Sarah Holland

Sarah Holland

Sarah Holland

Describe your current area of research and/or your academic interests:

Much of my research throughout the program was around internet folklore: the Babadook as an identifier of queerness in virtual spaces, the memetic development of the W.A.P dance on TikTok, video games as folkloric objects through online fan and modding communities, and other, similar topics. I saw an opening in that space where little research was being done, and a lot of the thought leaders in that space were still a few years behind the current trends. And, quite frankly, I find those topics incredibly interesting and fun.

I’ve always enjoyed pushing the boundaries of what is considered “worthy” of academic research, looking at literature, for example, that has been historically maligned, like manga, science fiction, young adult, and others. One of the great things about the study of folklore is that the discipline really embraces this attitude of exploring the oft-unexplored.

Are there faculty or staff members who have made a difference thus far during your Mason career? Please give an example of this impact if possible.

Truly, every faculty member I had in the folklore program was exceptional. Professors Benjamin Gatling, Lisa Gilman, and Lijun Zhang were all incredible educators and supportive mentors.

When I said I wanted to write about genre intertextuality through a viral TikTok dance, Professor Gatling said, “Awesome!” When I presented a paper on Five Nights at Freddy’s, Professor Zhang said she was excited that she got to learn about a culture and community she’d never heard of. And when I said I wanted to look at Babadook memes on Tumblr in Professor Gilman’s “Gender, Sexuality, and Folklore” class, she encouraged me to consider developing the paper further into a journal article. I have never felt so encouraged in pursuing my intellectual interests.

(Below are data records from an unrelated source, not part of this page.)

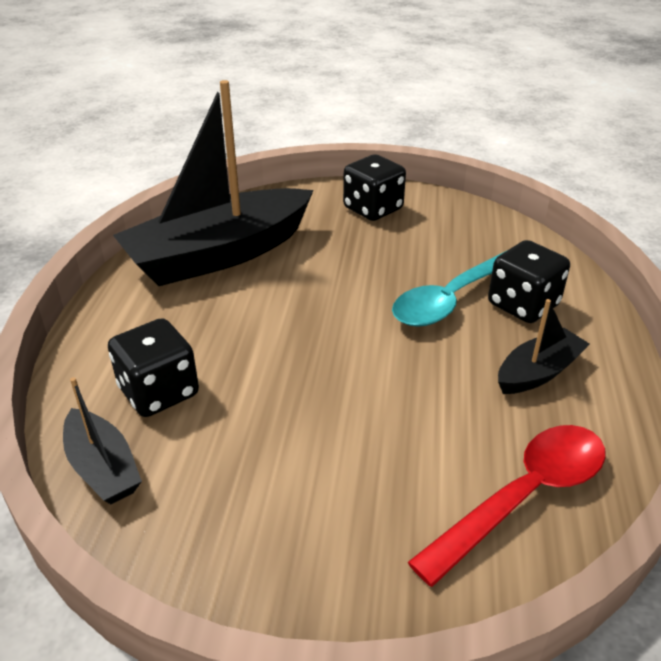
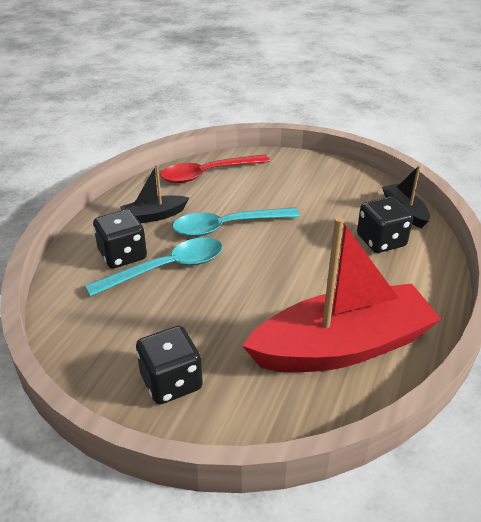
camera: 165 degrees left, 0 degrees up
(219, 254) = (342, 347): black boat -> red boat
(411, 374) = (227, 227): none -> turquoise spoon

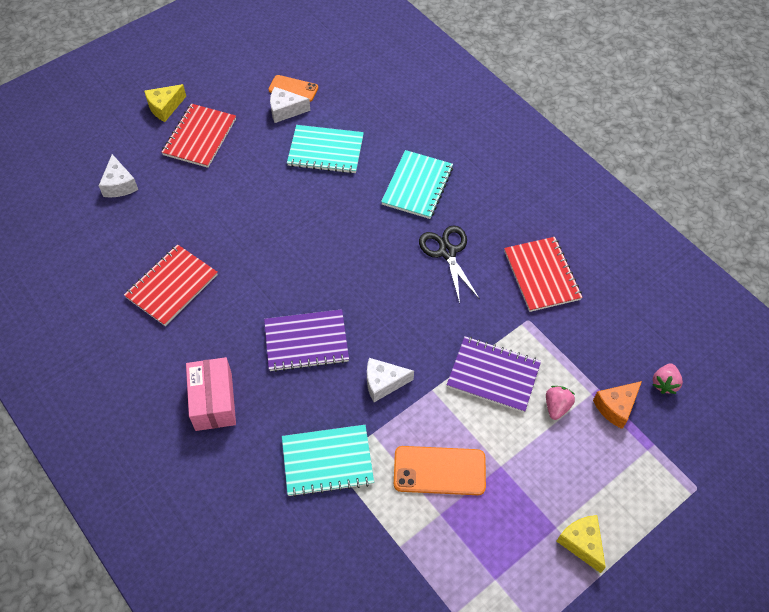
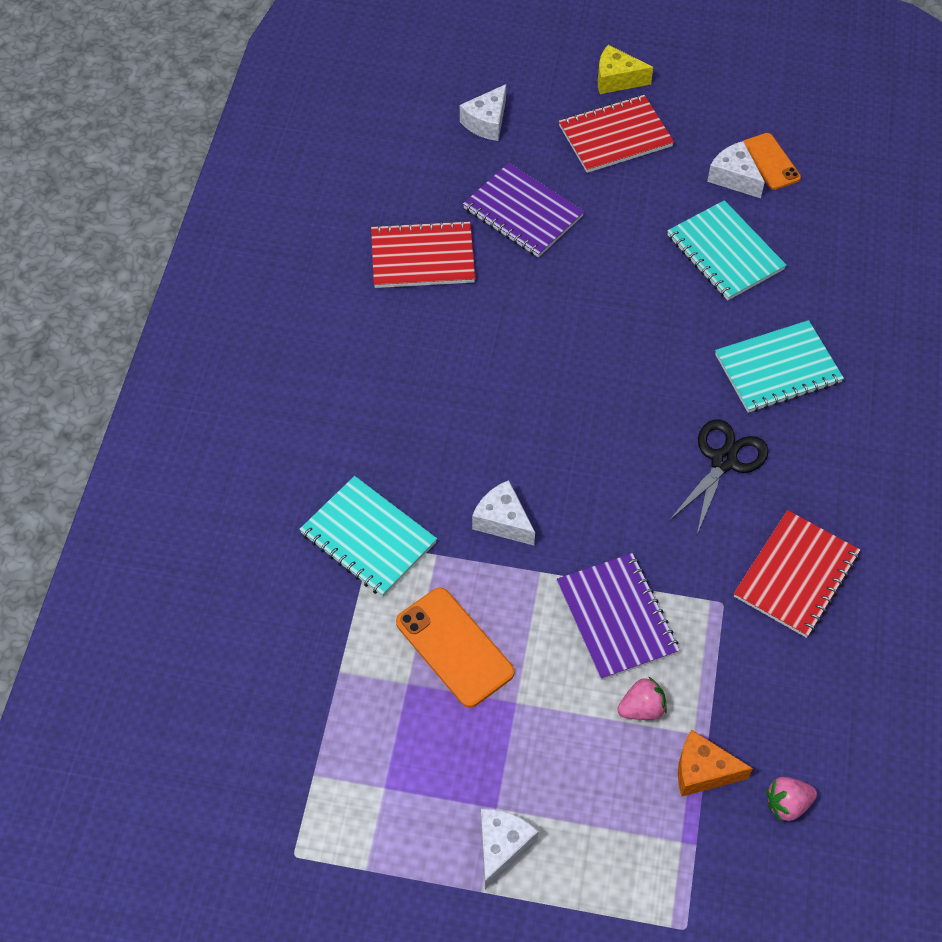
camera: 50 degrees right, 0 degrees up
(213, 401) = (337, 392): pink box -> none
(306, 341) = (479, 417): purple notebook -> purple notebook (523, 212)
(581, 543) = (502, 847): yellow cheese -> white cheese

What was/were your favorite class(es)?

All of them. I’m not kidding, every class I took I found valuable, and they all challenged me in positive, productive ways to become a better writer, scholar, and folklorist. One thing that I think was most engaging about these classes was their mix of theoretical insights, practical application, and engagement with both the history and current state of folklore studies through a critical lens. That sort of honesty is hard to come by in academic programs, and I appreciated that we were in real time grappling with issues of equity and ethics in our field.

What was your greatest accomplishment?

I had the opportunity to interview Margaret Yocom, professor emerita and founder of the Mason Folklore program, on how she utilizes her folklore expertise in her work as a creative writer. At the time, I was working on my seminar paper for one of the theory classes; I was writing about how marginalized scholars within the field have been leading the way on alternative, creative methods of ethnography for decades. Not only were Professor Yocom’s voice and perspective valuable in the construction of that paper, but I ended up submitting it for the Margaret R. Yocom Student Paper Prize and winning the award for it. It was really incredible to not only have my scholarship and work acknowledged but to have it be an award in her honor was just plain poetic.

How do you hope to use your degree and studies in the future?

As a creative writer, I hope to use what I’ve learned in my work to craft better worlds and stories. And in general, I hope to just...keep engaging in folklore scholarship and research. Who knows, maybe one day Mason will have a Folklore Ph.D.; if that day comes, I’ll be number 1 in line for a spot in that inaugural cohort.